Normal Video Prompt Workflow
- Identify subject, product/category, platform, duration, aspect ratio, mood, location, action, and fixed user constraints.
- Select the closest LUT and one camera-quality style. If several fit, prefer the least stylized option that preserves realism.
- Decide whether reference frames should be generated first.
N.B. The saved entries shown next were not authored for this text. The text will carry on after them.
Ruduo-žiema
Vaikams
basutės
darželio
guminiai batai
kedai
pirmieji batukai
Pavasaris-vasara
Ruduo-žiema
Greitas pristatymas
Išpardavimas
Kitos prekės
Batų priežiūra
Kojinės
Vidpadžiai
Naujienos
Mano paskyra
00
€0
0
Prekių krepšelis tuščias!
If yes, write those still prompts before the video prompt.
- Build one copy-ready English prompt with this order: references and identity locks, scene/action, camera and movement, optics/focus, lighting, selected Quality style language, selected LUT suffix, constraints.
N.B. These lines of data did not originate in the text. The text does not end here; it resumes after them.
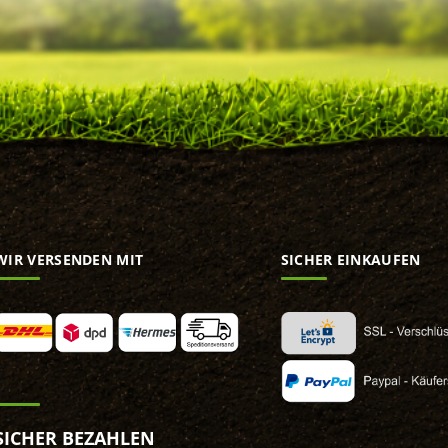
WIR VERSENDEN MIT
SICHER EINKAUFEN
SICHER BEZAHLEN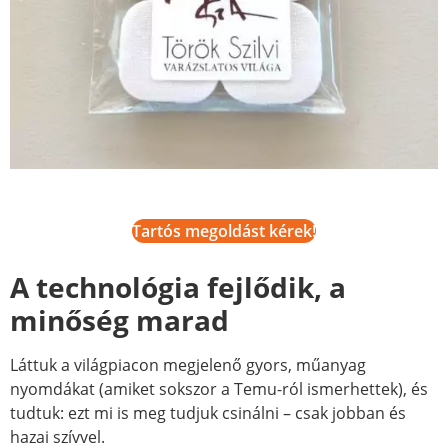
Tartós megoldást kérek!
A technológia fejlődik, a
minőség marad
Láttuk a világpiacon megjelenő gyors, műanyag
nyomdákat (amiket sokszor a Temu-ról ismerhettek), és
tudtuk: ezt mi is meg tudjuk csinálni – csak jobban és
hazai szívvel.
- Keep the prompt physically plausible: one readable action, one camera logic, preserved identity/props/location, no impossible movement.
Return:
## Reference Frames
[only when needed]
## Final Video Prompt
[copy-ready English prompt]
## Selected LUT
[id] - [name]
[copy_paste_suffix_en]
## Selected Quality Style
[id] - [style_name_en]
[short reason and extracted camera/quality language]
## Nim Generation Notes
[model discovery target, required fileInputs, aspect ratio, duration, resolution only if supported by contract]
## Negative Prompt
[global or user-adjusted negative prompt]
Scene Prompt Workflow
- Break the script or concept into 5-9 beats unless the user specifies another count.
- Assign each beat a story function: hook, problem, context, proof, reveal, reaction, CTA, or scene-specific equivalent.
- Choose a base visual grammar and one contrast grammar only if it marks a turning point.
- Create reference-frame requirements for recurring character/product/location/transition anchors.
- For each beat, specify shot scale, angle, movement, transition in/out, audio bridge, and why the angle changes meaning.
- Validate adjacent beats against the rulebook: 180-degree axis, eyeline, screen position, scale jumps, light direction, lens continuity, and bridge-shot needs.
- Attach LUT + Quality language to every generated beat prompt, keeping each prompt copy-ready in English.
Return:
{
"concept": "...",
"visual_grammar": "...",
"selected_lut": {
"id": "...",
"name": "...",
"reason": "..."
},
"selected_quality_style": {
"id": "...",
"name": "...",
"reason": "..."
},
"reference_frames": [
{
"purpose": "identity/product/location/beat/transition/angle",
"model": "GPT Image 2 medium 2K | Nano Banana Pro 2K",
"size": "2K",
"prompt": "...",
"used_by_video_prompt": "shot id"
}
],
"reference_logic": ["3-8 brief notes from the dataset/rulebook, without copying a source scene"],
"shot_list": [
{
"beat": 1,
"duration_sec": 1.5,
"story_function": "hook/problem/proof/reveal/reaction/CTA",
"shot_scale": "CU/MS/ELS/INSERT/POV/etc.",
"angle": "eye_level/top_down/OTS/low_angle/etc.",
"movement": "locked/push_in/pan/reveal/handheld/etc.",
"transition_in": "straight_cut/J_cut/match_action/etc.",
"transition_out": "...",
"audio_bridge": "...",
"why_this_angle": "...",
"risk_check": "...",
"copy_ready_prompt_en": "..."
}
],
"bridge_shots_needed": ["..."],
"do_not_do": ["..."],
"nim_generation_notes": {
"discover_model_target": "Seedance 2 / image-to-video / text-to-video as required",
"required_fileInputs": ["@image1 role", "@image2 role"],
"contract_sensitive_params": ["requestedAspectRatio", "mediaLength", "resolution", "fps", "keepSound"]
},
"negative_prompt": "...",
"edit_validation": {
"emotion_story_rhythm_ok": true,
"reference_roles_clear": true,
"identity_lock_ok": true,
"eye_trace_ok": true,
"axis_180_ok": true,
"scale_jumps_justified": true,
"screen_direction_ok": true,
"bridge_shots_ok": true
}
}
Quality Bar
- Prompts must be copy-ready in English. Use Russian only for short notes, assumptions, or user-facing explanation when useful.
- Improve both the reference still prompts and the final video prompt when reference frames affect quality.
- Prefer specific DOP/operator language over vague phrases like "cinematic" or "high quality."
- Do not mix random camera grammars in one short sequence.
- Do not add unsupported product claims, false before/after transformations, fake readable text, random logos, or impossible camera moves.
- Do not generate through Nim until required references have real Nim
file_url values.
- If information is missing, make a reasonable assumption and label it briefly instead of blocking on extra questions.